Setting $b = (k-1)/2$ makes the second cumulant (related to variance) less dependent on $\lambda$.
Setting $b = (k-1)/3$ aims to make the third cumulant (related to skewness) less dependent on $\lambda$.
Setting $b = (k-1)/4$ targets the fourth cumulant (related to kurtosis).

A simpler transformation, $z_1 = (X-(k-1)/2)^{1/2}$, can act as a variance stabilizing transformation , yielding a random variable with a mean approximately $(\lambda + (k-1)/2)^{1/2}$ and variance of order $O((k+\lambda)^{-2})$. However, the utility of these transformations can be limited if they require taking the square root of negative numbers, introducing practical complications.

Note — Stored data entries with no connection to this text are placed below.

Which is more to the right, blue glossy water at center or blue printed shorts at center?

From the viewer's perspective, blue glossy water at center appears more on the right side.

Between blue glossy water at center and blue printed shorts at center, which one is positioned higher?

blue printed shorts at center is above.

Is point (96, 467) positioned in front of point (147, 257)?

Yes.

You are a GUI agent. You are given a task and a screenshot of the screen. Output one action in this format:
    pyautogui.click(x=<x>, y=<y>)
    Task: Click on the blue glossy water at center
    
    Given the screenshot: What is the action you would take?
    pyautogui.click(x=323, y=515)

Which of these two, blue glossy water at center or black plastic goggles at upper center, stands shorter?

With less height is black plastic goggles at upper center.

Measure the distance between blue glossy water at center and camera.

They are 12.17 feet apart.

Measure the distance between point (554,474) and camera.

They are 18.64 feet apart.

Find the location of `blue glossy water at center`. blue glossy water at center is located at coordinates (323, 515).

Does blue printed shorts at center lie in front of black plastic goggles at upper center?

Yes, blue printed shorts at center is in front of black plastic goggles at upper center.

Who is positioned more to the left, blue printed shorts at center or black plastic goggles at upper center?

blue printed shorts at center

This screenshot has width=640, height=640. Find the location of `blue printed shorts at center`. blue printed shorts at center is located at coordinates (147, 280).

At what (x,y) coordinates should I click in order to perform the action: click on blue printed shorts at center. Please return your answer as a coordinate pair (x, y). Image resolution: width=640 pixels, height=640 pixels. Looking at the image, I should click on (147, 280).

Here’s a little table to put some of these related distributions in perspective. It’s like a family tree, but with more Greek letters and less drama.

Name	Statistic
Chi-squared distribution	$\sum_{i=1}^{k} \left(\frac{X_i - \mu_i}{\sigma_i}\right)^2$
Noncentral chi-squared	$\sum_{i=1}^{k} \left(\frac{X_i}{\sigma_i}\right)^2$
Chi distribution	$\sqrt{\sum_{i=1}^{k}\left({\frac {X_{i}-\mu _{i}}{\sigma _{i}}}\right)^{2}}$
Noncentral chi distribution	$\sqrt{\sum_{i=1}^{k}\left({\frac {X_{i}}{\sigma _{i}}}\right)^{2}}$

Occurrence and Applications

The noncentral chi-squared distribution isn’t just a theoretical curiosity; it has tangible applications.

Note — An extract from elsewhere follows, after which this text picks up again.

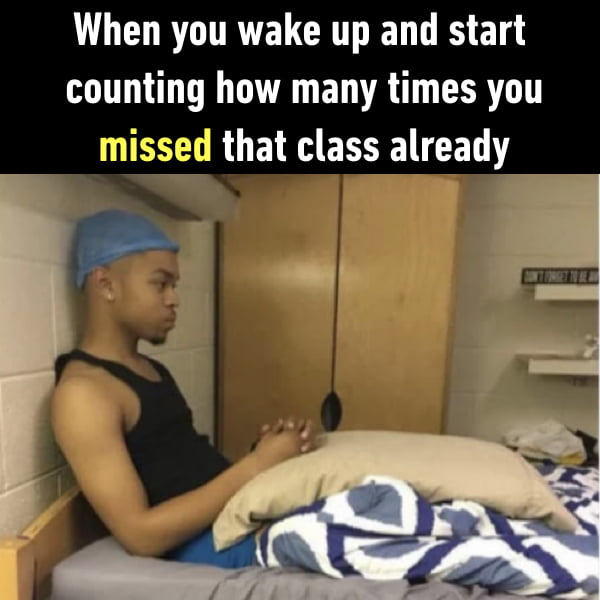
Where is `brown cabinet`? The height and width of the screenshot is (600, 600). brown cabinet is located at coordinates (412, 220).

Use in Tolerance Intervals

One significant application lies in the construction of two-sided normal regression tolerance intervals . These intervals are essential for defining a range within which, with a certain level of confidence, a specified proportion of a population’s sampled values will fall. The noncentral chi-squared distribution provides the mathematical backbone for accurately calculating these intervals, especially when dealing with non-ideal, or non-centered, data scenarios. It’s about creating boundaries that are robust enough to account for deviations from the norm.